New software will help companies avoid disaster at high altitude

The software developed to help airline pilots land their planes at sea could be used to help people survive an extreme weather event, potentially saving lives.

A report published Monday by the International Air Transport Association said the new software could save lives during extreme weather events.

The technology would allow pilots to land their aircraft at low altitude and take off in the face of high winds, rain or snow, allowing the aircraft to safely glide through heavy storms.

The report said the technology would be widely available in the coming years.

In the study, published in the Journal of Aviation Medicine, researchers from several universities used data from the International Civil Aviation Organization’s National Weather Service, to create a simulation of an extreme event such as a hurricane or typhoon.

The simulations were done on the International Space Station, which is a platform that could fly a Boeing 777.

The team created three different scenarios to show how the new technology could help pilots.

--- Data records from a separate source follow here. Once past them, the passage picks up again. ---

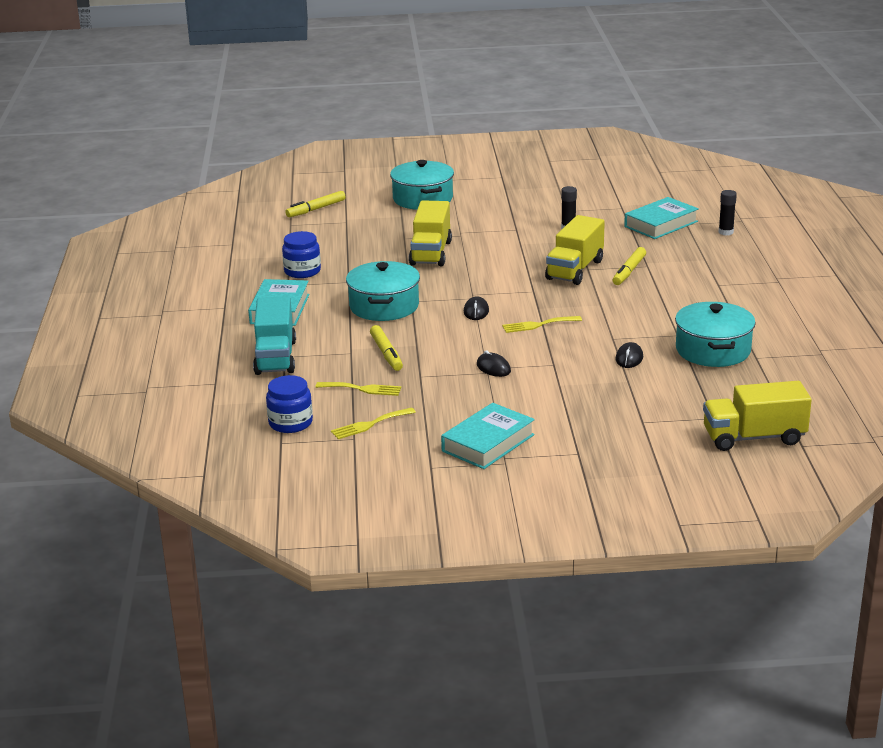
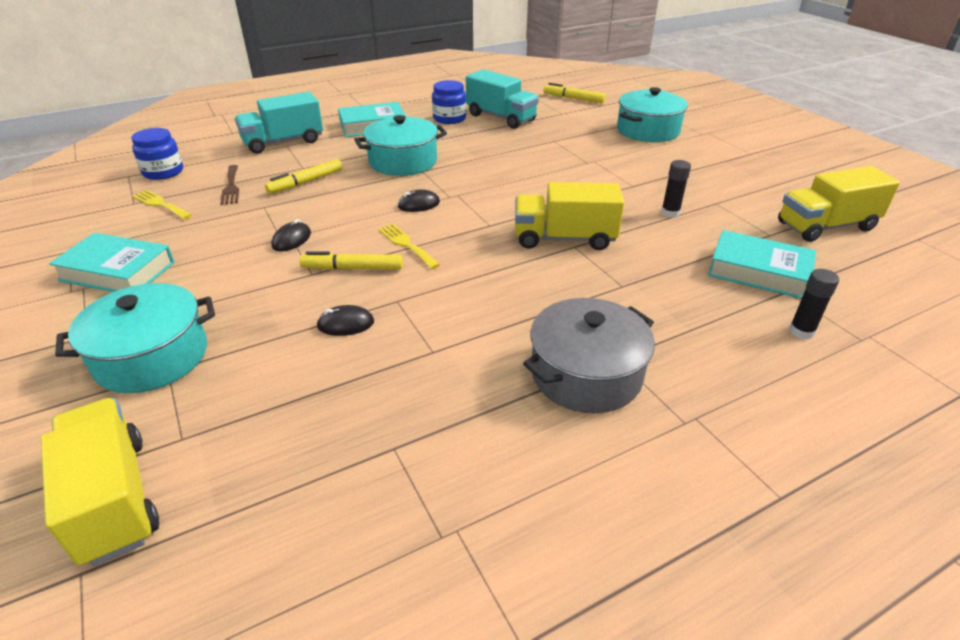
camera: 65 degrees right, 10 degrees up
yellow fork [315,382,401,396] -> brown fork [220,165,239,205]
yellow truck [409,200,452,266] -> yellow truck moved to [778,166,900,242]
yellow marker [613,247,646,285] -> yellow marker moved to [299,251,403,270]
turquoise pot [675,302,756,367] -> turquoise pot moved to [55,283,215,393]
none -> turquoise truck [466,69,539,129]
none -> grey pot [523,298,655,413]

One scenario used data collected by the U.S. Geological Survey.

The other three simulated a typhoon in the Caribbean Sea.

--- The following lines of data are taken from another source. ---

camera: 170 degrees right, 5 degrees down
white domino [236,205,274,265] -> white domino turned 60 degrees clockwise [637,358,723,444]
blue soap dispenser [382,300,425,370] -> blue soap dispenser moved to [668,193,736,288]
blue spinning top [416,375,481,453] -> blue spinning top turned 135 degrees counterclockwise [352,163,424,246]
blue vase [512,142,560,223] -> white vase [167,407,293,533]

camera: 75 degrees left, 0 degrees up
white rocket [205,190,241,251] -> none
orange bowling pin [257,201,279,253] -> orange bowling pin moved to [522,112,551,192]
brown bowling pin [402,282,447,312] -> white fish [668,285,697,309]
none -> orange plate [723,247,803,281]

A third scenario was designed by the United Nations Office for Disaster Risk Reduction, based on the National Center for Atmospheric Research’s computer models.

The researchers used data on air traffic controllers, rescue helicopters, weather radar and data from satellites to create their simulations.

This scenario, based in part on data from a U.N. weather satellite, simulated a hurricane near the coast of Brazil.

While the researchers were able to simulate the storm and its effects, the team said that their findings are not definitive.

“These simulations should not be used as a definitive prediction of what might occur in the real world, because our research did not simulate an event as severe as Hurricane Irene in 2014,” the report said.

“This work is focused on how our simulations could work in the future, and how it might help pilots avoid extreme events.”

The research was funded by the National Science Foundation.